La détresse, une circonstance atténuante
Chantal Vincifore, une Nîmoise de 47 ans, a passé 8 mois derrière les barreaux pour s’être fait justice elle-même. En 2009, sa fille meurt dans un accident de voiture. Son gendre, qui conduisait, avait bu trois fois plus d’alcool que la limite autorisée, et avait fumé du cannabis. Lui est sorti indemne de l’accident, tout comme la fillette du couple, installée à l’arrière du véhicule. Un homicide involontaire sous l’emprise de l’alcool est passible de sept ans d’emprisonnement. Le gendre de Chantal, condamné à 18 mois d’emprisonnement avec sursis et mise à l’épreuve, n'est pas passé par la case prison. Chantal ne s’en remet pas.
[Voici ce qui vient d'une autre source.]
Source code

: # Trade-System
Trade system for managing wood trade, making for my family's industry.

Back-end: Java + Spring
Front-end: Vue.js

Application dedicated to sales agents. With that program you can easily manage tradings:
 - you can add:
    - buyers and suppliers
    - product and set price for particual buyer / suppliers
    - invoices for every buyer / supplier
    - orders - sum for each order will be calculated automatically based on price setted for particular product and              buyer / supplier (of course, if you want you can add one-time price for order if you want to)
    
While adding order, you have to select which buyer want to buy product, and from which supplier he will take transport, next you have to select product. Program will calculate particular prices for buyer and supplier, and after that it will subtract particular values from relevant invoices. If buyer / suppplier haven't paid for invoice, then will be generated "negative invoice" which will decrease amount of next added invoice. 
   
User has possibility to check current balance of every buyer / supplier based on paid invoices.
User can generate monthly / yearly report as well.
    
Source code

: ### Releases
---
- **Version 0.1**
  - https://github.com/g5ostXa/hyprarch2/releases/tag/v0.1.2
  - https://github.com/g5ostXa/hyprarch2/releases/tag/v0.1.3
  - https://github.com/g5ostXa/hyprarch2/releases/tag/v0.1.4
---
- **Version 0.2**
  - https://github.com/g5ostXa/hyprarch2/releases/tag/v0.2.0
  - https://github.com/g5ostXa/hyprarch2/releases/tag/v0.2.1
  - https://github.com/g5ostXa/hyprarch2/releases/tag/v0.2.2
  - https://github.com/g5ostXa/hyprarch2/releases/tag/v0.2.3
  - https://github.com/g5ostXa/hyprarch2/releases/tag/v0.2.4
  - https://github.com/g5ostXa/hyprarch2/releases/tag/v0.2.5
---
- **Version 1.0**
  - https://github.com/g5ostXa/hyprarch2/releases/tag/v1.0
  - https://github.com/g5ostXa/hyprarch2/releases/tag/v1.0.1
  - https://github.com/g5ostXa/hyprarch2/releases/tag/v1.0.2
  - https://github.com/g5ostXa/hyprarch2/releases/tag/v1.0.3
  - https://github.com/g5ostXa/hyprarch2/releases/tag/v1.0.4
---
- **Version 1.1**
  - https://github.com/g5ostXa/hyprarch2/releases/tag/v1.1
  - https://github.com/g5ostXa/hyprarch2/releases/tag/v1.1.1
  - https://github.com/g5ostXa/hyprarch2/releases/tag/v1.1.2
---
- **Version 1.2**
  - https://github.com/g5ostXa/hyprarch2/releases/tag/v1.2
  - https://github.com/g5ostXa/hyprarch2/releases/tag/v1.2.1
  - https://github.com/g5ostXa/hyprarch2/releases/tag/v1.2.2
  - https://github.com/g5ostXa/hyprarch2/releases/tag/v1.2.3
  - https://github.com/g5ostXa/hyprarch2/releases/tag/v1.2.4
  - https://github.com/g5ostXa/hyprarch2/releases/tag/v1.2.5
En 2011, elle engage trois hommes pour aller, à deux reprises, tabasser son ex-gendre. La seconde fois, l’homme a le tibia fracturé, et "de multiples plaies au visage et au crâne", comme on le voit dans ce reportage de l’émission de TF1 "Sept à huit". Le 30 avril, elle est condamnée à 3 ans de prison, dont 8 ferme. Peine qu'elle a déjà effectuée, en détention provisoire, à la maison d’arrêt d’Agen. "Ils disent que je me suis fait justice moi-même, mais s’il y avait eu une vraie justice, on n’en serait pas là aujourd’hui", affirme Chantal Vincifore dans "Zone interdite", sur M6.
Lors du jugement, les jurés tiennent compte de la personnalité de l’accusé, et de son niveau de dangerosité. Généralement, le désir de se faire justice soi-même donne au crime un caractère exceptionnel. "Les jurés prennent en compte la détresse de l’accusé", souligne l’avocat Jean-Paul Levy, joint par francetv info. C’est le principe de "l’individualisation de la peine", que l’on résume souvent aux "circonstances atténuantes", même si celles-ci ne figurent plus dans le nouveau Code pénal.
"Il n'y a pas d'absolution du crime"
En 1993, Jean-Marie Villemin est convoqué devant la cour d'assises de Dijon en marge de l’affaire du petit Grégory. Il est jugé pour l’assassinat de Bernard Laroche, un temps soupçonné d’avoir tué son fils. "La stratégie de la famille Villemin était de dire : il a tué l’assassin de Grégory, il a tenté de se faire justice lui-même, explique Gérard Welzer, avocat des Laroche au moment du procès. Le problème, c’est que Laroche avait été mis hors de cause cinq jours plus tôt." Même si des circonstances atténuantes lui sont reconnues, Jean-Marie Villemin n’obtient pas l’acquittement qu’il demande. Il est condamné à cinq ans de prison, dont un avec sursis.
"Il n’y a pas d’absolution du crime", souligne Jean-Paul Levy. "Ce que l’on appelle l’intention criminelle, c’est-à-dire l’intention de violer la loi, ne disparaît pas. Dès qu’il y a intention criminelle, il y a condamnation. Et les mobiles ne servent plus qu’à individualiser la peine", précise l’avocat. La décision du tribunal correctionnel de Mulhouse, qui doit juger l'affaire Bamberski, doit être rendue vendredi 23 mai.